PROBLEM TO WORK ON: Taking the listing below, restate word for word each line from the line with "诊断性操作组, 8: 700 -> 428" to the line with "保守治疗, 10: 200 -> 412", ends included, and stop there.

RAW DATA:
=-=-=-=-=

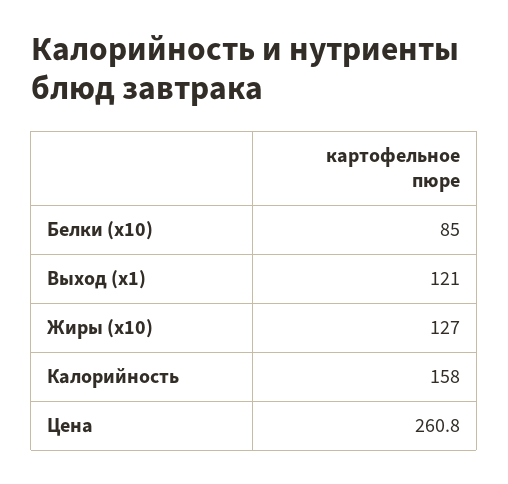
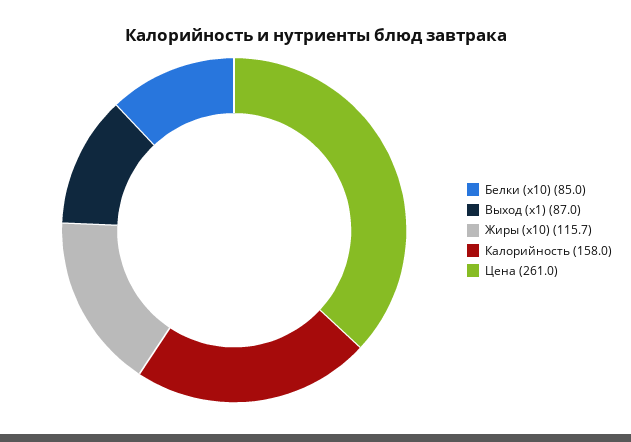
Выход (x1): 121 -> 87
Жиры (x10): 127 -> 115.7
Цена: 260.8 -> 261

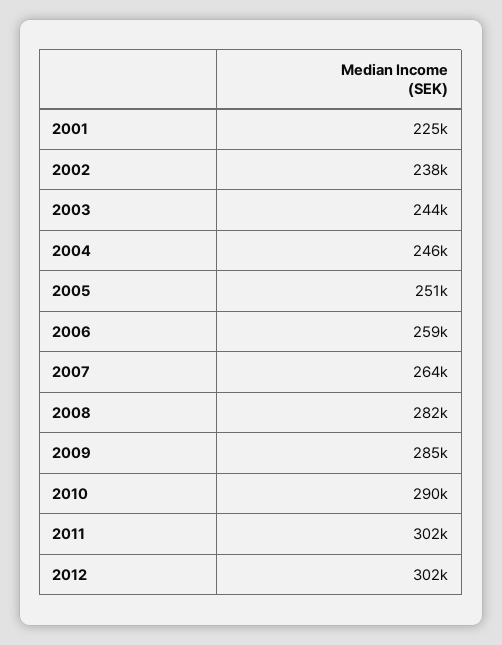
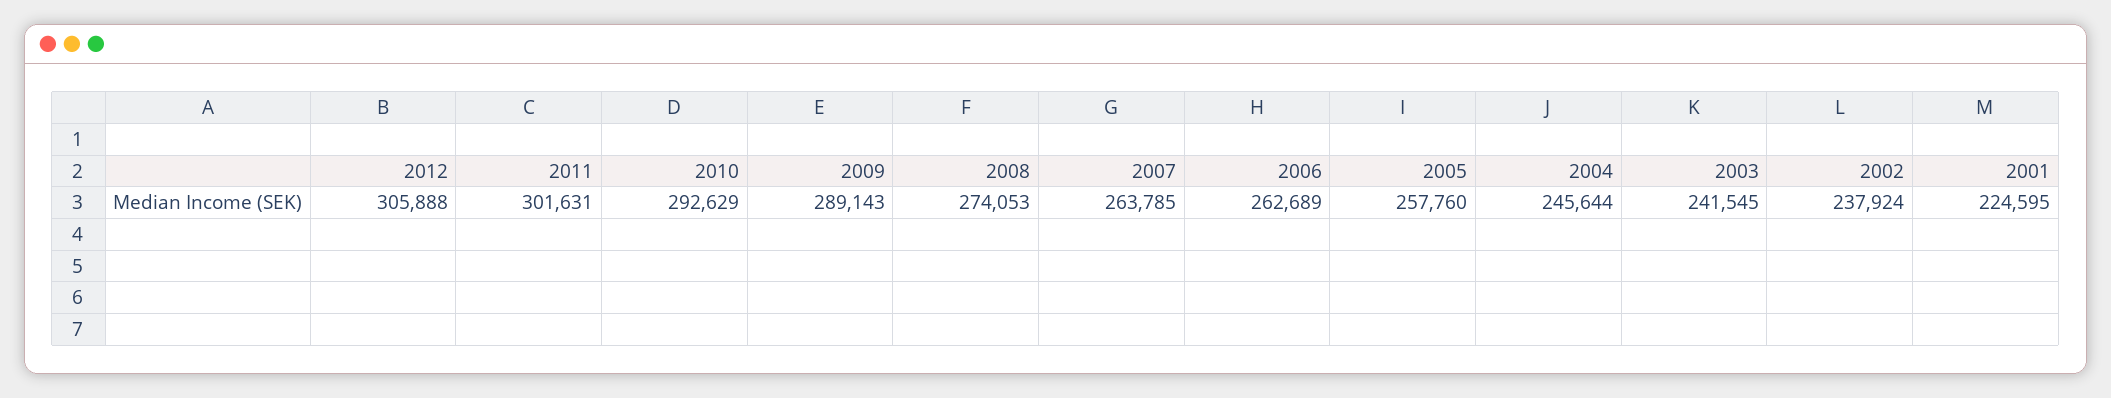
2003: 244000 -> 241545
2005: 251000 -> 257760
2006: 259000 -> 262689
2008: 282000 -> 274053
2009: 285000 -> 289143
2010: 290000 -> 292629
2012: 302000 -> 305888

=-=-=-=-=

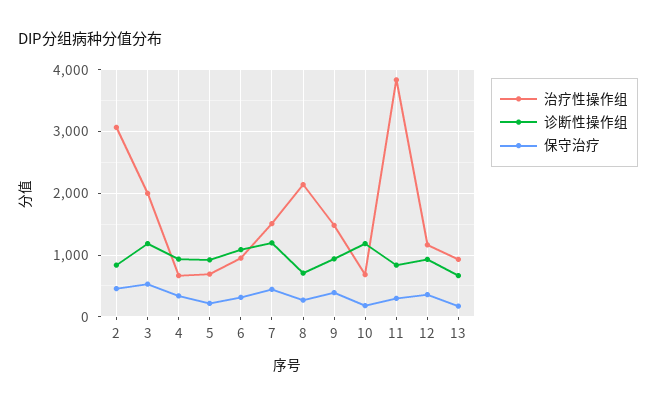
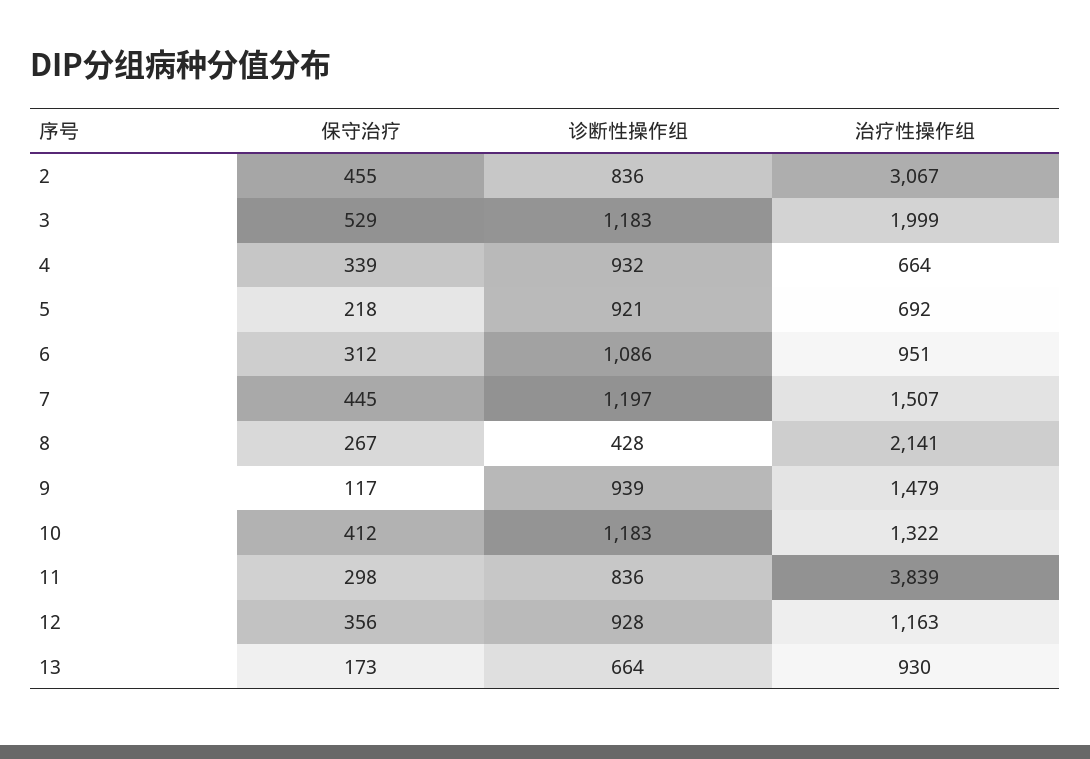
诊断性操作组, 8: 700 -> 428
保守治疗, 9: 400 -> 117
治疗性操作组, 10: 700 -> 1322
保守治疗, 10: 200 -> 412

=-=-=-=-=

OUTPUT OF THE TASK:
诊断性操作组, 8: 700 -> 428
保守治疗, 9: 400 -> 117
治疗性操作组, 10: 700 -> 1322
保守治疗, 10: 200 -> 412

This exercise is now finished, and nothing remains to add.